Render each line of the following material as one string in a JSON list, preserving the order of the lines and omitting any blank lines.

☆ ☆ ☆ ☆ ☆ ☆ ☆

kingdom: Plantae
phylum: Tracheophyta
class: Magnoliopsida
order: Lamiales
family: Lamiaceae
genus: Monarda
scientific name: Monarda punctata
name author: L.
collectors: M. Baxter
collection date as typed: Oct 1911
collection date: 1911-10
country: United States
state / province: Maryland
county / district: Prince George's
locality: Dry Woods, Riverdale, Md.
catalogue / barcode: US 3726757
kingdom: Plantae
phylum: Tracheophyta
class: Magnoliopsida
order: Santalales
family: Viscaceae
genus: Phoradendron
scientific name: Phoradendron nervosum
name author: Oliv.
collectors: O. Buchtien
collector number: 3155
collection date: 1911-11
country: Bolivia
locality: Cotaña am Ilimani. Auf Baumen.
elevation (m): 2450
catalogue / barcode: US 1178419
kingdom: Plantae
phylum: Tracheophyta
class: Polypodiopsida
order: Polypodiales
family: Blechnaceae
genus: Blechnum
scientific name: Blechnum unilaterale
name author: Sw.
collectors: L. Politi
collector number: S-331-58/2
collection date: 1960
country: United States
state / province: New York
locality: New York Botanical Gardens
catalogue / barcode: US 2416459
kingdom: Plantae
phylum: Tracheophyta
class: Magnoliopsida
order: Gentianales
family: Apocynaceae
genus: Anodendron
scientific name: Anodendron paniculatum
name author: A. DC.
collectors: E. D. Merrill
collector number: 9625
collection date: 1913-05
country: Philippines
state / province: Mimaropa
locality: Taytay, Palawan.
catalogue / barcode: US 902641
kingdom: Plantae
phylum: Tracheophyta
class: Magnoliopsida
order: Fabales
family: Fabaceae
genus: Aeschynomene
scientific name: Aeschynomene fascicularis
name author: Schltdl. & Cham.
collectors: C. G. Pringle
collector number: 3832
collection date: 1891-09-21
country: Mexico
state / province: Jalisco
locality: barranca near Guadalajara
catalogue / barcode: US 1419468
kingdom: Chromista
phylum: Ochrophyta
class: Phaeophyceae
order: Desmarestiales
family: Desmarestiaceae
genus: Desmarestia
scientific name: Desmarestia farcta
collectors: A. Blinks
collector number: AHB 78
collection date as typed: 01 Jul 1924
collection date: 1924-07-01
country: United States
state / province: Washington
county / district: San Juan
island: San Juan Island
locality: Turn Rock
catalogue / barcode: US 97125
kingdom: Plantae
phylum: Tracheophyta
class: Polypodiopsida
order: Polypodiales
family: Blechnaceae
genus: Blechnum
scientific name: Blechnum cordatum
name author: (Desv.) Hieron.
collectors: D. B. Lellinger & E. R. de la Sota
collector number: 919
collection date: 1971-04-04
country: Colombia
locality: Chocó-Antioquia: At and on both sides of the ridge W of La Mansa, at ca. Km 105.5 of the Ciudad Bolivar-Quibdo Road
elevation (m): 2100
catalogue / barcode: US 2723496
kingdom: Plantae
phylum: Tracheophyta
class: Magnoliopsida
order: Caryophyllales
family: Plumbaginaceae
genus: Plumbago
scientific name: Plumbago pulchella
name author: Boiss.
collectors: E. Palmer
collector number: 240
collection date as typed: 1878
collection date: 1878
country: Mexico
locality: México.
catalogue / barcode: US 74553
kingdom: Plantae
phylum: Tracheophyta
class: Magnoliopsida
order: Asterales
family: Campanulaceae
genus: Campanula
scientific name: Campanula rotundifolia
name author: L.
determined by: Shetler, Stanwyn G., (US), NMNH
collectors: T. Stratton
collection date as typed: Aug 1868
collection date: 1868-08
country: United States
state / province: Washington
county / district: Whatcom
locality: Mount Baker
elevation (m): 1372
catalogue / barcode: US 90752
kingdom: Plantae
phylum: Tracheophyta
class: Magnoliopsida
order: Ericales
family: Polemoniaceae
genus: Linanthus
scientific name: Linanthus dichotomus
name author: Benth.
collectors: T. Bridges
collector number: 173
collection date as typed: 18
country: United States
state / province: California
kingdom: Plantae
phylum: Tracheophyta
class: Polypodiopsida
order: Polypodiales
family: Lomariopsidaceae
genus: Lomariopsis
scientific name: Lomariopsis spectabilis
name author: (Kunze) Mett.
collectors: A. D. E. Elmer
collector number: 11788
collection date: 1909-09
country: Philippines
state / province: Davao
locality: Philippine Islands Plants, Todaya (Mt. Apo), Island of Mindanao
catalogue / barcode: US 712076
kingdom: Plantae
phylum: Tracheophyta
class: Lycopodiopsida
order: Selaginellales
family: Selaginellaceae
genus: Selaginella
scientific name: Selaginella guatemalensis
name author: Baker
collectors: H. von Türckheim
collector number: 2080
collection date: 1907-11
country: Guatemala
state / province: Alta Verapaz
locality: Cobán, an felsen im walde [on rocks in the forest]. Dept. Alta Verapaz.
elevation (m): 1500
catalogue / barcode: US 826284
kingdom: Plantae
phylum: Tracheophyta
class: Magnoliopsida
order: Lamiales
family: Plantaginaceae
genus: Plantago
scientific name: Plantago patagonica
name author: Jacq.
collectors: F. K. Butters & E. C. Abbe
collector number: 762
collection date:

☆ ☆ ☆ ☆ ☆ ☆ ☆

### [Result]
[
  "kingdom: Plantae",
  "phylum: Tracheophyta",
  "class: Magnoliopsida",
  "order: Lamiales",
  "family: Lamiaceae",
  "genus: Monarda",
  "scientific name: Monarda punctata",
  "name author: L.",
  "collectors: M. Baxter",
  "collection date as typed: Oct 1911",
  "collection date: 1911-10",
  "country: United States",
  "state / province: Maryland",
  "county / district: Prince George's",
  "locality: Dry Woods, Riverdale, Md.",
  "catalogue / barcode: US 3726757",
  "kingdom: Plantae",
  "phylum: Tracheophyta",
  "class: Magnoliopsida",
  "order: Santalales",
  "family: Viscaceae",
  "genus: Phoradendron",
  "scientific name: Phoradendron nervosum",
  "name author: Oliv.",
  "collectors: O. Buchtien",
  "collector number: 3155",
  "collection date: 1911-11",
  "country: Bolivia",
  "locality: Cotaña am Ilimani. Auf Baumen.",
  "elevation (m): 2450",
  "catalogue / barcode: US 1178419",
  "kingdom: Plantae",
  "phylum: Tracheophyta",
  "class: Polypodiopsida",
  "order: Polypodiales",
  "family: Blechnaceae",
  "genus: Blechnum",
  "scientific name: Blechnum unilaterale",
  "name author: Sw.",
  "collectors: L. Politi",
  "collector number: S-331-58/2",
  "collection date: 1960",
  "country: United States",
  "state / province: New York",
  "locality: New York Botanical Gardens",
  "catalogue / barcode: US 2416459",
  "kingdom: Plantae",
  "phylum: Tracheophyta",
  "class: Magnoliopsida",
  "order: Gentianales",
  "family: Apocynaceae",
  "genus: Anodendron",
  "scientific name: Anodendron paniculatum",
  "name author: A. DC.",
  "collectors: E. D. Merrill",
  "collector number: 9625",
  "collection date: 1913-05",
  "country: Philippines",
  "state / province: Mimaropa",
  "locality: Taytay, Palawan.",
  "catalogue / barcode: US 902641",
  "kingdom: Plantae",
  "phylum: Tracheophyta",
  "class: Magnoliopsida",
  "order: Fabales",
  "family: Fabaceae",
  "genus: Aeschynomene",
  "scientific name: Aeschynomene fascicularis",
  "name author: Schltdl. & Cham.",
  "collectors: C. G. Pringle",
  "collector number: 3832",
  "collection date: 1891-09-21",
  "country: Mexico",
  "state / province: Jalisco",
  "locality: barranca near Guadalajara",
  "catalogue / barcode: US 1419468",
  "kingdom: Chromista",
  "phylum: Ochrophyta",
  "class: Phaeophyceae",
  "order: Desmarestiales",
  "family: Desmarestiaceae",
  "genus: Desmarestia",
  "scientific name: Desmarestia farcta",
  "collectors: A. Blinks",
  "collector number: AHB 78",
  "collection date as typed: 01 Jul 1924",
  "collection date: 1924-07-01",
  "country: United States",
  "state / province: Washington",
  "county / district: San Juan",
  "island: San Juan Island",
  "locality: Turn Rock",
  "catalogue / barcode: US 97125",
  "kingdom: Plantae",
  "phylum: Tracheophyta",
  "class: Polypodiopsida",
  "order: Polypodiales",
  "family: Blechnaceae",
  "genus: Blechnum",
  "scientific name: Blechnum cordatum",
  "name author: (Desv.) Hieron.",
  "collectors: D. B. Lellinger & E. R. de la Sota",
  "collector number: 919",
  "collection date: 1971-04-04",
  "country: Colombia",
  "locality: Chocó-Antioquia: At and on both sides of the ridge W of La Mansa, at ca. Km 105.5 of the Ciudad Bolivar-Quibdo Road",
  "elevation (m): 2100",
  "catalogue / barcode: US 2723496",
  "kingdom: Plantae",
  "phylum: Tracheophyta",
  "class: Magnoliopsida",
  "order: Caryophyllales",
  "family: Plumbaginaceae",
  "genus: Plumbago",
  "scientific name: Plumbago pulchella",
  "name author: Boiss.",
  "collectors: E. Palmer",
  "collector number: 240",
  "collection date as typed: 1878",
  "collection date: 1878",
  "country: Mexico",
  "locality: México.",
  "catalogue / barcode: US 74553",
  "kingdom: Plantae",
  "phylum: Tracheophyta",
  "class: Magnoliopsida",
  "order: Asterales",
  "family: Campanulaceae",
  "genus: Campanula",
  "scientific name: Campanula rotundifolia",
  "name author: L.",
  "determined by: Shetler, Stanwyn G., (US), NMNH",
  "collectors: T. Stratton",
  "collection date as typed: Aug 1868",
  "collection date: 1868-08",
  "country: United States",
  "state / province: Washington",
  "county / district: Whatcom",
  "locality: Mount Baker",
  "elevation (m): 1372",
  "catalogue / barcode: US 90752",
  "kingdom: Plantae",
  "phylum: Tracheophyta",
  "class: Magnoliopsida",
  "order: Ericales",
  "family: Polemoniaceae",
  "genus: Linanthus",
  "scientific name: Linanthus dichotomus",
  "name author: Benth.",
  "collectors: T. Bridges",
  "collector number: 173",
  "collection date as typed: 18",
  "country: United States",
  "state / province: California",
  "kingdom: Plantae",
  "phylum: Tracheophyta",
  "class: Polypodiopsida",
  "order: Polypodiales",
  "family: Lomariopsidaceae",
  "genus: Lomariopsis",
  "scientific name: Lomariopsis spectabilis",
  "name author: (Kunze) Mett.",
  "collectors: A. D. E. Elmer",
  "collector number: 11788",
  "collection date: 1909-09",
  "country: Philippines",
  "state / province: Davao",
  "locality: Philippine Islands Plants, Todaya (Mt. Apo), Island of Mindanao",
  "catalogue / barcode: US 712076",
  "kingdom: Plantae",
  "phylum: Tracheophyta",
  "class: Lycopodiopsida",
  "order: Selaginellales",
  "family: Selaginellaceae",
  "genus: Selaginella",
  "scientific name: Selaginella guatemalensis",
  "name author: Baker",
  "collectors: H. von Türckheim",
  "collector number: 2080",
  "collection date: 1907-11",
  "country: Guatemala",
  "state / province: Alta Verapaz",
  "locality: Cobán, an felsen im walde [on rocks in the forest]. Dept. Alta Verapaz.",
  "elevation (m): 1500",
  "catalogue / barcode: US 826284",
  "kingdom: Plantae",
  "phylum: Tracheophyta",
  "class: Magnoliopsida",
  "order: Lamiales",
  "family: Plantaginaceae",
  "genus: Plantago",
  "scientific name: Plantago patagonica",
  "name author: Jacq.",
  "collectors: F. K. Butters & E. C. Abbe",
  "collector number: 762",
  "collection date:"
]